## What to do
Among the entries below, extract exactly the lines that run from the one with "M891,545L1093,400L1219,574" through the one with "1 5.4 0H5L5.5", both ends included.

Saved entries:
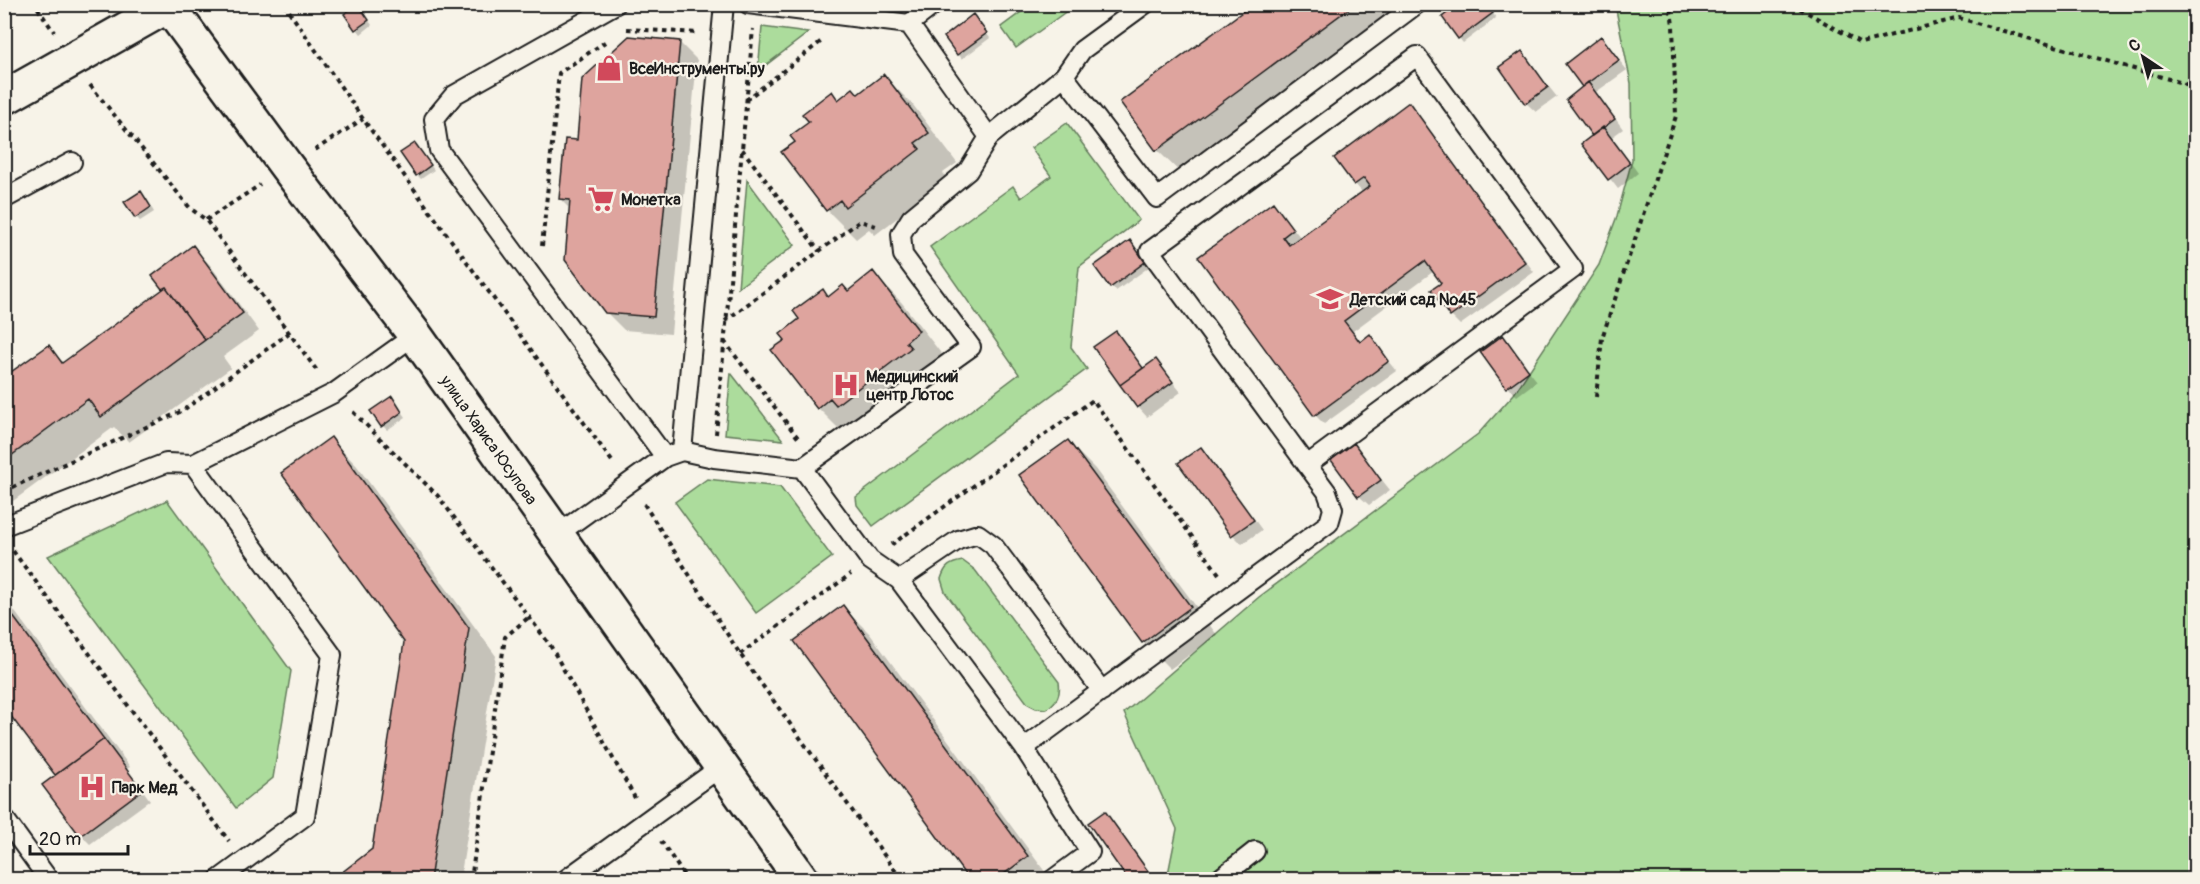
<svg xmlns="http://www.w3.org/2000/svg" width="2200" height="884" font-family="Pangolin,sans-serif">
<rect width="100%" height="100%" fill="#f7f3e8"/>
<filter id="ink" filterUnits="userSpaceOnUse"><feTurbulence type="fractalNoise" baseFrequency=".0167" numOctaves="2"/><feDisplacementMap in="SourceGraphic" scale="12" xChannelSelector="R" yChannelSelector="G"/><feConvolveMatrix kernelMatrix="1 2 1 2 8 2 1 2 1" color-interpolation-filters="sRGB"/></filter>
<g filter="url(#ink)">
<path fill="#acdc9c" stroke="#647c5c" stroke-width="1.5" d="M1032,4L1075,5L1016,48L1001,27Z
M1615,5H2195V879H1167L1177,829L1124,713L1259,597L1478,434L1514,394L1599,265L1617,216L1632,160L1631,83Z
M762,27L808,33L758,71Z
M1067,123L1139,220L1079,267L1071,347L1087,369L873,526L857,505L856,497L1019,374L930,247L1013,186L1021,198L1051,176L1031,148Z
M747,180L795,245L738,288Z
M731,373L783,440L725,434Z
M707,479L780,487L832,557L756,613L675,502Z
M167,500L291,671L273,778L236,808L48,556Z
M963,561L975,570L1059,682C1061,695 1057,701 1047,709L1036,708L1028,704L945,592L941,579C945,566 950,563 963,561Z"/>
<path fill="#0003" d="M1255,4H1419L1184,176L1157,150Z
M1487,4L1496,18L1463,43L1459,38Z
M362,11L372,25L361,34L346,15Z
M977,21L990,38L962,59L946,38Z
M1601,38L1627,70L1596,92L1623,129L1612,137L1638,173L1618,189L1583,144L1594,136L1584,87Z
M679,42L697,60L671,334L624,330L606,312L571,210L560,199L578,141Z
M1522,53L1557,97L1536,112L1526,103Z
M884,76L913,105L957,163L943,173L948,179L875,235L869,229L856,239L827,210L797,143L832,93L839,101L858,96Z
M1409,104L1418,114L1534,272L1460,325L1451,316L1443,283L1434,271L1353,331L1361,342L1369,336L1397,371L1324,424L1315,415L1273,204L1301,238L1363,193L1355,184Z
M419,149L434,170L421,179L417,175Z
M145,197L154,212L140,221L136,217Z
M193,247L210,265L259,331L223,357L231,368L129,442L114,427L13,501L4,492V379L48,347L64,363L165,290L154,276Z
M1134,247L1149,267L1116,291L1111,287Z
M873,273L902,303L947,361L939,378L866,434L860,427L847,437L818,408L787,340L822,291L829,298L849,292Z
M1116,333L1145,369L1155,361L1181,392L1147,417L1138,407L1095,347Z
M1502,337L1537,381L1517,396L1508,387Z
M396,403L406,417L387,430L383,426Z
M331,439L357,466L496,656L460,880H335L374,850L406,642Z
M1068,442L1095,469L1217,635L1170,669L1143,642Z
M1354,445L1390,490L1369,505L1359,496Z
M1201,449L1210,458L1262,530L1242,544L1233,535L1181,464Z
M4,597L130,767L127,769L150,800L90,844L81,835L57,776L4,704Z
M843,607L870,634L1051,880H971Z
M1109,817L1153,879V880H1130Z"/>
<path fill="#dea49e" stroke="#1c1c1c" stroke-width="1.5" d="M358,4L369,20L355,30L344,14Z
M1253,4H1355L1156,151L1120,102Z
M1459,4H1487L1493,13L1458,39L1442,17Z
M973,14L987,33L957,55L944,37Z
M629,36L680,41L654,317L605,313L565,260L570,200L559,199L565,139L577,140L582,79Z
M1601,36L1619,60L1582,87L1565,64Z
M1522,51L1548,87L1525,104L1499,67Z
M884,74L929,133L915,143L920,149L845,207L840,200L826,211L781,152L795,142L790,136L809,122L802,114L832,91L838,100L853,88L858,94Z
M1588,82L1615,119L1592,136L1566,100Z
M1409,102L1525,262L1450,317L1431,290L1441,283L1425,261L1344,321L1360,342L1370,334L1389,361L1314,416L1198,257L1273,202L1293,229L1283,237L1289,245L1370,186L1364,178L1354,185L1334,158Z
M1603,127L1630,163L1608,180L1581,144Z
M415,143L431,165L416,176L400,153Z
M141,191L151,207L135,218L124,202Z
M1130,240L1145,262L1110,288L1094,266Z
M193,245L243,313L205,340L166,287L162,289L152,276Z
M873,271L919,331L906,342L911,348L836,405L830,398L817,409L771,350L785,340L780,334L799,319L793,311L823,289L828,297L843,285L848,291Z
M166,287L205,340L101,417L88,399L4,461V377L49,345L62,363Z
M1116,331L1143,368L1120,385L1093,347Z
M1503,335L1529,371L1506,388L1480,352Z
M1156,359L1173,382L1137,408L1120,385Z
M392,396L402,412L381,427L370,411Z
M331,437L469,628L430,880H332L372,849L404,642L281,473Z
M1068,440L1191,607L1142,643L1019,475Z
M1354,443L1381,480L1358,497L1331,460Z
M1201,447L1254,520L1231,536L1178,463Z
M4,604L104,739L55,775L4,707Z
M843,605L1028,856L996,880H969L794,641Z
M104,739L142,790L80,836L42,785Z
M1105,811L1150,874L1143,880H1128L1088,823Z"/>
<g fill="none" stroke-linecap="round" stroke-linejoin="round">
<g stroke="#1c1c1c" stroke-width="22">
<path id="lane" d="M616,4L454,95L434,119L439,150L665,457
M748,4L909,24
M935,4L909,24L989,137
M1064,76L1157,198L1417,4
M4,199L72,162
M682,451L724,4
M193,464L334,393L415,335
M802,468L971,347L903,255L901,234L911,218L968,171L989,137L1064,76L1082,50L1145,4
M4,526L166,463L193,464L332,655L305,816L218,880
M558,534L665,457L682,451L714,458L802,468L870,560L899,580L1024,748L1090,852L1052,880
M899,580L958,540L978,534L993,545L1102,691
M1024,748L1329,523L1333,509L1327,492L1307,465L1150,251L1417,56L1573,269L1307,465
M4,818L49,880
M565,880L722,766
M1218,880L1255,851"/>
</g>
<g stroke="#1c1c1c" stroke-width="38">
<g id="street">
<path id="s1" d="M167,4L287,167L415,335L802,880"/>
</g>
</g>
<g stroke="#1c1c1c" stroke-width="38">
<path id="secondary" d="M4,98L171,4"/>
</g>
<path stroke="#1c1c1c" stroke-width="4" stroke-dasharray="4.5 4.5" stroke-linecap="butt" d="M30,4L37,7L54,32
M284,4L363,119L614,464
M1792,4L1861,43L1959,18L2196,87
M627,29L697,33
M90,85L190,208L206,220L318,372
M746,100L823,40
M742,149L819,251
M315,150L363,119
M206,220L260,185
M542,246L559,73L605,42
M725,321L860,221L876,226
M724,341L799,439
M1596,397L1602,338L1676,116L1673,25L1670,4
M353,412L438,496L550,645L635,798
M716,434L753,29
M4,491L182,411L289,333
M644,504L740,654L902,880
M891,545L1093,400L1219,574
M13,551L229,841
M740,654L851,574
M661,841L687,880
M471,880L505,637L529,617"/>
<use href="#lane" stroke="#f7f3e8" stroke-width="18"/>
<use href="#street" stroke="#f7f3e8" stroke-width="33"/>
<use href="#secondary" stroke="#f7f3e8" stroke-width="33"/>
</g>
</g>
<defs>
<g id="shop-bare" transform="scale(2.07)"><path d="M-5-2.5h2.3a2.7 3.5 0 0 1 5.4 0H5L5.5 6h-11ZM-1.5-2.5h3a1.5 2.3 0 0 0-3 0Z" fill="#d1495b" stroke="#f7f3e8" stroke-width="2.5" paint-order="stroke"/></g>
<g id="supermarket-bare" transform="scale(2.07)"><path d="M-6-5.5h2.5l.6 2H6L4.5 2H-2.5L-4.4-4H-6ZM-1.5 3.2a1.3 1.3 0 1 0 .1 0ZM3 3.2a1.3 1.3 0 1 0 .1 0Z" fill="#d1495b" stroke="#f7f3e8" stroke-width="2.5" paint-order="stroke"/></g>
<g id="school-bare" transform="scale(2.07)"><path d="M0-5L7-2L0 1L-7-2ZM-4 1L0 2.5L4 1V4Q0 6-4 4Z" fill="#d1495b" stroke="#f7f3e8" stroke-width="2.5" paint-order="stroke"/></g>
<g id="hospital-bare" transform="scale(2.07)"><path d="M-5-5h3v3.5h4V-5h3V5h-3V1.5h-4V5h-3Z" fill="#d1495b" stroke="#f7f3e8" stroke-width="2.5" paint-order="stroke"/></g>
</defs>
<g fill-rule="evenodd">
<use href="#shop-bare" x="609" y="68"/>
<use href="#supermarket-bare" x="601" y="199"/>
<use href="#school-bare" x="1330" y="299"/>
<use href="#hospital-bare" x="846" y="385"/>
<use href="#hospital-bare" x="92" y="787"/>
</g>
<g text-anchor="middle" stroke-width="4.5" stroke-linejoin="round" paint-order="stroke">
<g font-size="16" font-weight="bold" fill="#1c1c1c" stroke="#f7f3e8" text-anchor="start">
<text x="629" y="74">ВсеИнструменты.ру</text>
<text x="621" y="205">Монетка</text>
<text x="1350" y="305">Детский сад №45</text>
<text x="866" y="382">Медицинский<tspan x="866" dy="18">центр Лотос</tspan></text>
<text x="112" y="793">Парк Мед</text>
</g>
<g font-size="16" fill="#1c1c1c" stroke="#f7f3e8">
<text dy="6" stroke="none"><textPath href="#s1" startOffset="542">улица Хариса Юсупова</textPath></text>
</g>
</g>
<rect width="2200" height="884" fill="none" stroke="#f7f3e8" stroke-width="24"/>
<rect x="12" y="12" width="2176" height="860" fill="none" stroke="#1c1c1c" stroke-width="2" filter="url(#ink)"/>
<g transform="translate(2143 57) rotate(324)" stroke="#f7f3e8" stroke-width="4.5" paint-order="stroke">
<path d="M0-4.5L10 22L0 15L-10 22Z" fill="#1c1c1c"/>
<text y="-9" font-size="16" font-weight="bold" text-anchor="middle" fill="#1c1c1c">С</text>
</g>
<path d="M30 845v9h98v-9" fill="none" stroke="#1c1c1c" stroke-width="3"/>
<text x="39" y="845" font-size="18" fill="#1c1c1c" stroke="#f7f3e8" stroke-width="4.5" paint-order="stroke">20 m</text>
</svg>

## Response to the exercise
M891,545L1093,400L1219,574
M13,551L229,841
M740,654L851,574
M661,841L687,880
M471,880L505,637L529,617"/>
<use href="#lane" stroke="#f7f3e8" stroke-width="18"/>
<use href="#street" stroke="#f7f3e8" stroke-width="33"/>
<use href="#secondary" stroke="#f7f3e8" stroke-width="33"/>
</g>
</g>
<defs>
<g id="shop-bare" transform="scale(2.07)"><path d="M-5-2.5h2.3a2.7 3.5 0 0 1 5.4 0H5L5.5 6h-11ZM-1.5-2.5h3a1.5 2.3 0 0 0-3 0Z" fill="#d1495b" stroke="#f7f3e8" stroke-width="2.5" paint-order="stroke"/></g>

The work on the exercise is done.